» **Supplied material**:
-.-.-

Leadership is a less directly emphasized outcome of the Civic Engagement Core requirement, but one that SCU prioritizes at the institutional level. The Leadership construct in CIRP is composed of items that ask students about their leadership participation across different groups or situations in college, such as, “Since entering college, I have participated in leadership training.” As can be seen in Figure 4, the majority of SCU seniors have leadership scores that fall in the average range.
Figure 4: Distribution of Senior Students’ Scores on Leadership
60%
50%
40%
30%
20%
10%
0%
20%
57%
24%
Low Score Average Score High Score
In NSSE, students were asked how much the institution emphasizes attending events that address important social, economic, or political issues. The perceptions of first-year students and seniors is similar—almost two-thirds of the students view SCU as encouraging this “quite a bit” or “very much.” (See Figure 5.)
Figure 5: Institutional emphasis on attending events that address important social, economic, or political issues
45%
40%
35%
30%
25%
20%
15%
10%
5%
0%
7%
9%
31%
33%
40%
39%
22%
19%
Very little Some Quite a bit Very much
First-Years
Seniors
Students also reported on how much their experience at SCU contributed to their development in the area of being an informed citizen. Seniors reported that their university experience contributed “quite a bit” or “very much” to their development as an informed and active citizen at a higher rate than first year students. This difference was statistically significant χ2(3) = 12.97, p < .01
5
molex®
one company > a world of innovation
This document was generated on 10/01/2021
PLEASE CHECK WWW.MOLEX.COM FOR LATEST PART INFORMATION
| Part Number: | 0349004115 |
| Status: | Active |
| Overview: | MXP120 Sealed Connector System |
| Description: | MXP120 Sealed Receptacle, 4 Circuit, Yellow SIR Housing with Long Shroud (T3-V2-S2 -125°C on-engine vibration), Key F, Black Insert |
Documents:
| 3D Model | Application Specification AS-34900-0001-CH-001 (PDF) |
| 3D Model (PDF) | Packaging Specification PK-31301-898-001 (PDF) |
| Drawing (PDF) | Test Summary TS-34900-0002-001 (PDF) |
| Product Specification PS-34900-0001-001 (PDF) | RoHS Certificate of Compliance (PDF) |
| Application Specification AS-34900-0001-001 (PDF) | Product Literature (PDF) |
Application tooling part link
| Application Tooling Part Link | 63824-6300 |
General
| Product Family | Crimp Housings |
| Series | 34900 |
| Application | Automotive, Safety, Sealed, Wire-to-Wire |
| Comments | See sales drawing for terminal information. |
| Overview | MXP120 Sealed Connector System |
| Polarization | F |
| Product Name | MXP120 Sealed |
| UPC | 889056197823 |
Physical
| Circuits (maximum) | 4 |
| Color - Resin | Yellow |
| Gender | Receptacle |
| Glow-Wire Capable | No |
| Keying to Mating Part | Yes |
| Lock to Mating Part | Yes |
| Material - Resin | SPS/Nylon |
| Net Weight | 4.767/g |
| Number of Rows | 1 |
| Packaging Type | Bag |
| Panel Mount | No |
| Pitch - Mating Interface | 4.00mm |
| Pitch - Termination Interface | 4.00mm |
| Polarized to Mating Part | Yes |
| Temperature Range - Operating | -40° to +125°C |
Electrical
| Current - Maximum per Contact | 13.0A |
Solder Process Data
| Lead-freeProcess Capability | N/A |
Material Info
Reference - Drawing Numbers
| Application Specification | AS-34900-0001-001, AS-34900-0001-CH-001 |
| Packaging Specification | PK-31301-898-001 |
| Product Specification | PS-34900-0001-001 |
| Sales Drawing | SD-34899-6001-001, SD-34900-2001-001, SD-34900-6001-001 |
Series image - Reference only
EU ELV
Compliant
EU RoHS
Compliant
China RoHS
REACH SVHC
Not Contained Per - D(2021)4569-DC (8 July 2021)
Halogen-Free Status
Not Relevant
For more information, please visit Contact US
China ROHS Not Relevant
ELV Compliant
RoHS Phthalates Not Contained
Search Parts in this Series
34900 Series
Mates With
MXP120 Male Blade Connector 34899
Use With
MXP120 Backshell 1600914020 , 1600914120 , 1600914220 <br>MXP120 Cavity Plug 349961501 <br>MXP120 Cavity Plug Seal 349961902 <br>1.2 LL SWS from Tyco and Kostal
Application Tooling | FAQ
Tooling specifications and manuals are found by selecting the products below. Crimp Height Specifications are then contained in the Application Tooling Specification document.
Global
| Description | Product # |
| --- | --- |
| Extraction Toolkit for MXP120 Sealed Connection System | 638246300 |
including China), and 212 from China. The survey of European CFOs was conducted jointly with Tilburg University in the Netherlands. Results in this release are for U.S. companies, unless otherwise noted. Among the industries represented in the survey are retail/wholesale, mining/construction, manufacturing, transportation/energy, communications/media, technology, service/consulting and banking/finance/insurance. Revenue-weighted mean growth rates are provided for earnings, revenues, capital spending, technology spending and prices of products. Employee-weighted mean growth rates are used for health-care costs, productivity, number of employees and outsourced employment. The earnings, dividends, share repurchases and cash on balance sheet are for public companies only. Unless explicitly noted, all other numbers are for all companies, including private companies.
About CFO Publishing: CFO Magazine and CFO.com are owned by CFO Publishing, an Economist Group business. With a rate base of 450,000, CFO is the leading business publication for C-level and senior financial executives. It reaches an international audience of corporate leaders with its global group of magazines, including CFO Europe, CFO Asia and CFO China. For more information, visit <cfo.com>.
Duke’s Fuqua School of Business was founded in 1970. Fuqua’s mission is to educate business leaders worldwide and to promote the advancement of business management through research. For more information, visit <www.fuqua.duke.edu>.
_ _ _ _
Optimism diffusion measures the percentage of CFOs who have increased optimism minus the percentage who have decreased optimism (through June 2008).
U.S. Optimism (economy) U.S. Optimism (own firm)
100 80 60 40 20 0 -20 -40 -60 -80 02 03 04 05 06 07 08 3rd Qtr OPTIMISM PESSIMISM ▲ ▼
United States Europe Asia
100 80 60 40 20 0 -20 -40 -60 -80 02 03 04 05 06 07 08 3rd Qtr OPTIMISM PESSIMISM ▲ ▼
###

-.-.-

» **Task directions**:
All lines above should be output verbatim.

» **Solution**:
Leadership is a less directly emphasized outcome of the Civic Engagement Core requirement, but one that SCU prioritizes at the institutional level. The Leadership construct in CIRP is composed of items that ask students about their leadership participation across different groups or situations in college, such as, “Since entering college, I have participated in leadership training.” As can be seen in Figure 4, the majority of SCU seniors have leadership scores that fall in the average range.
Figure 4: Distribution of Senior Students’ Scores on Leadership
60%
50%
40%
30%
20%
10%
0%
20%
57%
24%
Low Score Average Score High Score
In NSSE, students were asked how much the institution emphasizes attending events that address important social, economic, or political issues. The perceptions of first-year students and seniors is similar—almost two-thirds of the students view SCU as encouraging this “quite a bit” or “very much.” (See Figure 5.)
Figure 5: Institutional emphasis on attending events that address important social, economic, or political issues
45%
40%
35%
30%
25%
20%
15%
10%
5%
0%
7%
9%
31%
33%
40%
39%
22%
19%
Very little Some Quite a bit Very much
First-Years
Seniors
Students also reported on how much their experience at SCU contributed to their development in the area of being an informed citizen. Seniors reported that their university experience contributed “quite a bit” or “very much” to their development as an informed and active citizen at a higher rate than first year students. This difference was statistically significant χ2(3) = 12.97, p < .01
5
molex®
one company > a world of innovation
This document was generated on 10/01/2021
PLEASE CHECK WWW.MOLEX.COM FOR LATEST PART INFORMATION
| Part Number: | 0349004115 |
| Status: | Active |
| Overview: | MXP120 Sealed Connector System |
| Description: | MXP120 Sealed Receptacle, 4 Circuit, Yellow SIR Housing with Long Shroud (T3-V2-S2 -125°C on-engine vibration), Key F, Black Insert |
Documents:
| 3D Model | Application Specification AS-34900-0001-CH-001 (PDF) |
| 3D Model (PDF) | Packaging Specification PK-31301-898-001 (PDF) |
| Drawing (PDF) | Test Summary TS-34900-0002-001 (PDF) |
| Product Specification PS-34900-0001-001 (PDF) | RoHS Certificate of Compliance (PDF) |
| Application Specification AS-34900-0001-001 (PDF) | Product Literature (PDF) |
Application tooling part link
| Application Tooling Part Link | 63824-6300 |
General
| Product Family | Crimp Housings |
| Series | 34900 |
| Application | Automotive, Safety, Sealed, Wire-to-Wire |
| Comments | See sales drawing for terminal information. |
| Overview | MXP120 Sealed Connector System |
| Polarization | F |
| Product Name | MXP120 Sealed |
| UPC | 889056197823 |
Physical
| Circuits (maximum) | 4 |
| Color - Resin | Yellow |
| Gender | Receptacle |
| Glow-Wire Capable | No |
| Keying to Mating Part | Yes |
| Lock to Mating Part | Yes |
| Material - Resin | SPS/Nylon |
| Net Weight | 4.767/g |
| Number of Rows | 1 |
| Packaging Type | Bag |
| Panel Mount | No |
| Pitch - Mating Interface | 4.00mm |
| Pitch - Termination Interface | 4.00mm |
| Polarized to Mating Part | Yes |
| Temperature Range - Operating | -40° to +125°C |
Electrical
| Current - Maximum per Contact | 13.0A |
Solder Process Data
| Lead-freeProcess Capability | N/A |
Material Info
Reference - Drawing Numbers
| Application Specification | AS-34900-0001-001, AS-34900-0001-CH-001 |
| Packaging Specification | PK-31301-898-001 |
| Product Specification | PS-34900-0001-001 |
| Sales Drawing | SD-34899-6001-001, SD-34900-2001-001, SD-34900-6001-001 |
Series image - Reference only
EU ELV
Compliant
EU RoHS
Compliant
China RoHS
REACH SVHC
Not Contained Per - D(2021)4569-DC (8 July 2021)
Halogen-Free Status
Not Relevant
For more information, please visit Contact US
China ROHS Not Relevant
ELV Compliant
RoHS Phthalates Not Contained
Search Parts in this Series
34900 Series
Mates With
MXP120 Male Blade Connector 34899
Use With
MXP120 Backshell 1600914020 , 1600914120 , 1600914220 <br>MXP120 Cavity Plug 349961501 <br>MXP120 Cavity Plug Seal 349961902 <br>1.2 LL SWS from Tyco and Kostal
Application Tooling | FAQ
Tooling specifications and manuals are found by selecting the products below. Crimp Height Specifications are then contained in the Application Tooling Specification document.
Global
| Description | Product # |
| --- | --- |
| Extraction Toolkit for MXP120 Sealed Connection System | 638246300 |
including China), and 212 from China. The survey of European CFOs was conducted jointly with Tilburg University in the Netherlands. Results in this release are for U.S. companies, unless otherwise noted. Among the industries represented in the survey are retail/wholesale, mining/construction, manufacturing, transportation/energy, communications/media, technology, service/consulting and banking/finance/insurance. Revenue-weighted mean growth rates are provided for earnings, revenues, capital spending, technology spending and prices of products. Employee-weighted mean growth rates are used for health-care costs, productivity, number of employees and outsourced employment. The earnings, dividends, share repurchases and cash on balance sheet are for public companies only. Unless explicitly noted, all other numbers are for all companies, including private companies.
About CFO Publishing: CFO Magazine and CFO.com are owned by CFO Publishing, an Economist Group business. With a rate base of 450,000, CFO is the leading business publication for C-level and senior financial executives. It reaches an international audience of corporate leaders with its global group of magazines, including CFO Europe, CFO Asia and CFO China. For more information, visit <cfo.com>.
Duke’s Fuqua School of Business was founded in 1970. Fuqua’s mission is to educate business leaders worldwide and to promote the advancement of business management through research. For more information, visit <www.fuqua.duke.edu>.
_ _ _ _
Optimism diffusion measures the percentage of CFOs who have increased optimism minus the percentage who have decreased optimism (through June 2008).
U.S. Optimism (economy) U.S. Optimism (own firm)
100 80 60 40 20 0 -20 -40 -60 -80 02 03 04 05 06 07 08 3rd Qtr OPTIMISM PESSIMISM ▲ ▼
United States Europe Asia
100 80 60 40 20 0 -20 -40 -60 -80 02 03 04 05 06 07 08 3rd Qtr OPTIMISM PESSIMISM ▲ ▼
###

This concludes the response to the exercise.